Unveiling Downstream Performance Scaling of LLMs: A Clustering-Based Perspective
Chengyin Xu, Kaiyuan Chen, Xiao Li, Ke Shen, Chenggang Li
TL;DR
This work tackles the challenge of predicting downstream task performance during LLM pretraining in the presence of emergence and task-difficulty heterogeneity. It introduces Clustering-On-Difficulty (COD), a multi-stage framework that forms difficulty-based task clusters, fits cluster-specific scaling laws, extrapolates to larger models within extrapolatable clusters, and maps predictions to the full task set. Empirical results on a 70B-parameter model across eight benchmarks show COD achieving around 1.63% average prediction error, substantially outperforming prior loss-intermediate and end-to-end methods.
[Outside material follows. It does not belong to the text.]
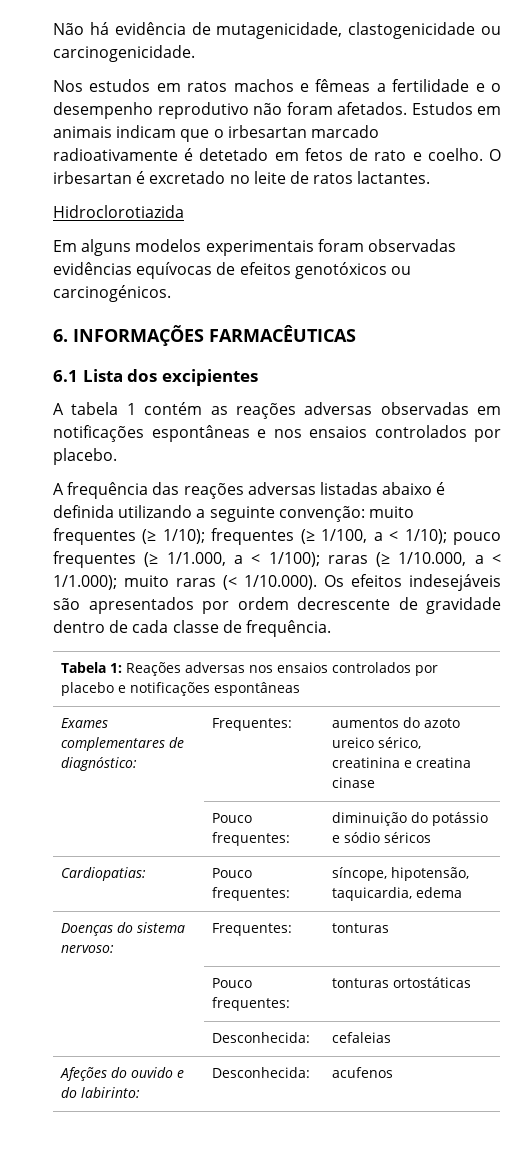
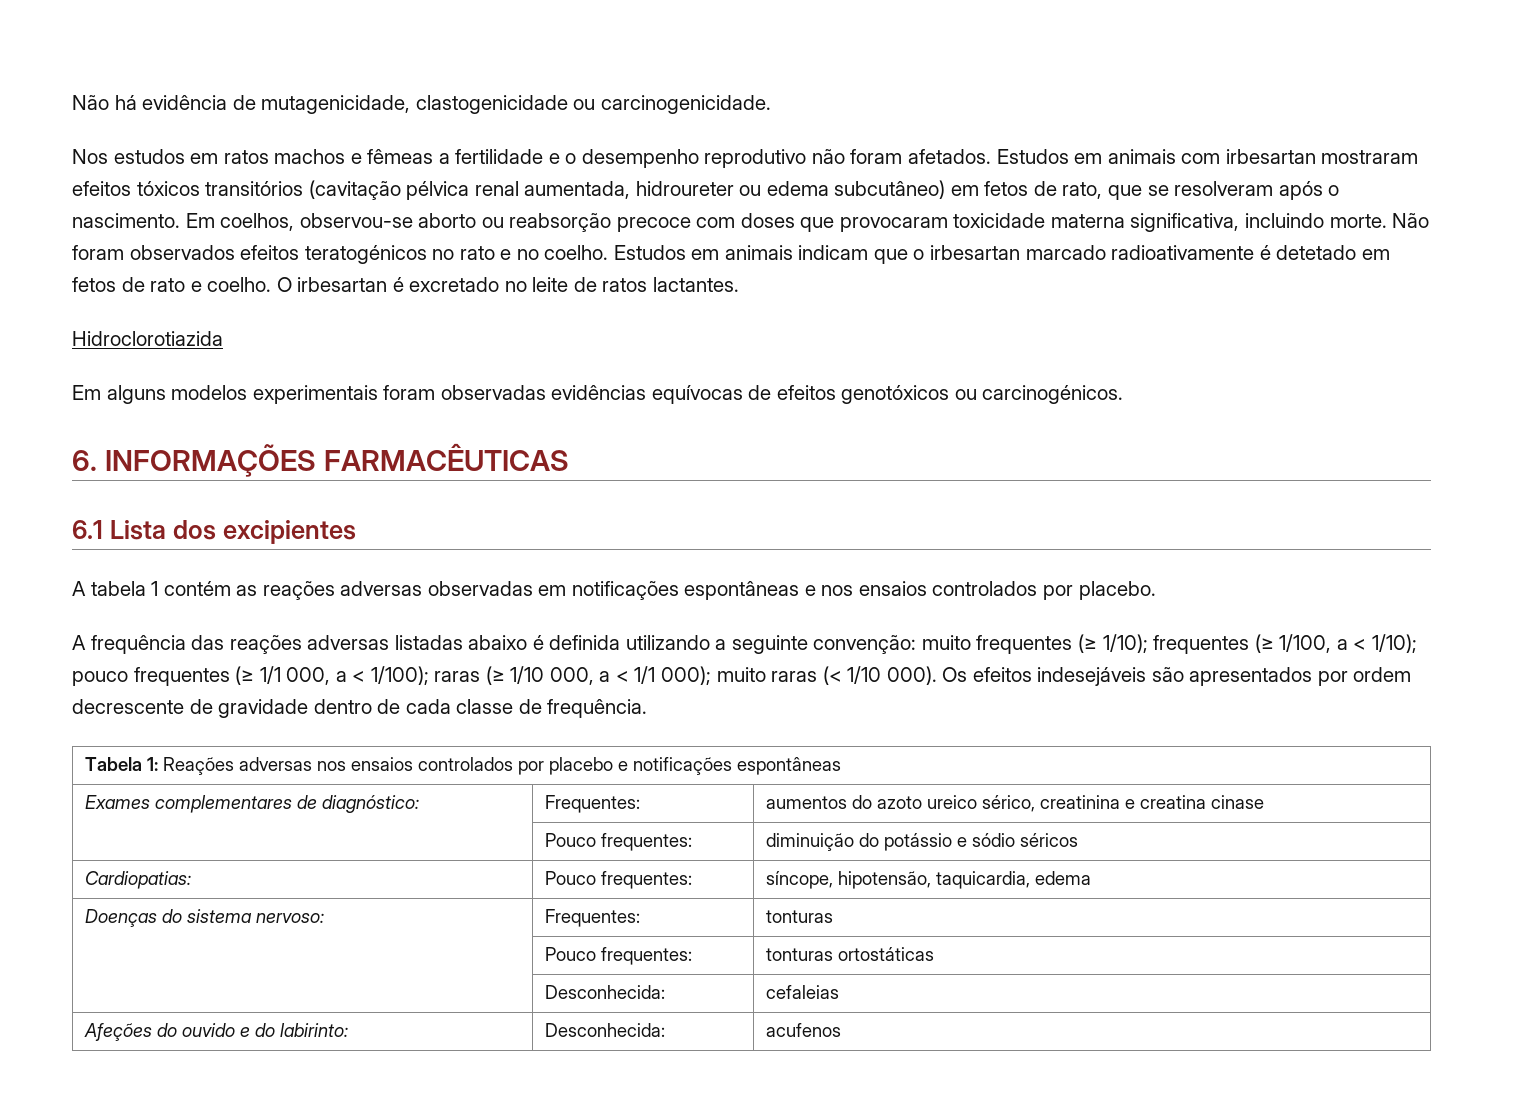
(112, 132) none -> [1181,149,1419,164] [72,180,1340,200] [72,213,1430,232] [72,245,793,264] com irbesartan mostraram efeitos tóxicos transitórios (cavitação pélvica renal aumentada, hidroureter ou edema subcutâneo) em fetos de rato, que se resolveram após o nascimento. Em coelhos, observou-se aborto ou reabsorção precoce com doses que provocaram toxicidade materna significativa, incluindo morte. Não foram observados efeitos teratogénicos no rato e no coelho. Estudos em animais
[166,552,226,566] 1/1.000, -> [259,666,331,685] 1/1 000,
[398,552,502,566] [53,575,117,590] 1/10.000, a < 1/1.000); -> [510,666,712,685] 1/10 000, a < 1/1 000);
[244,575,317,590] 1/10.000). -> [847,666,937,685] 1/10 000).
The framework enables more accurate pretraining resource allocation and monitoring by leveraging a predictable subset and a robust subset-to-full mapping, while acknowledging limitations related to MoE architectures and dataset properties for future work.
Abstract
The escalating scale and cost of Large Language Models (LLMs) training necessitate accurate pre-training prediction of downstream task performance for efficient resource allocation. This is challenged by: 1) the emergence phenomenon, where metrics become meaningful only after extensive training, hindering prediction by smaller models; and 2) uneven task difficulty and inconsistent performance scaling patterns, leading to high metric variability. Current prediction methods lack accuracy and reliability. We propose a Clustering-On-Difficulty (COD) framework for downstream performance prediction. The COD framework clusters tasks by their difficulty scaling features, thereby establishing a more stable and predictable support subset through the exclusion of tasks exhibiting non-emergent behavior or irregular scaling. We adopt a performance scaling law to predict cluster-wise performance with theoretical support. Predictable subset performance acts as an intermediate predictor for the full evaluation set. We further derive a mapping function to accurately extrapolate the performance of the subset to the full set. Applied to an LLM with 70B parameters, COD achieved a 1.36% average prediction error across eight key LLM benchmarks, offering actionable insights for resource allocation and training monitoring of LLMs pretraining.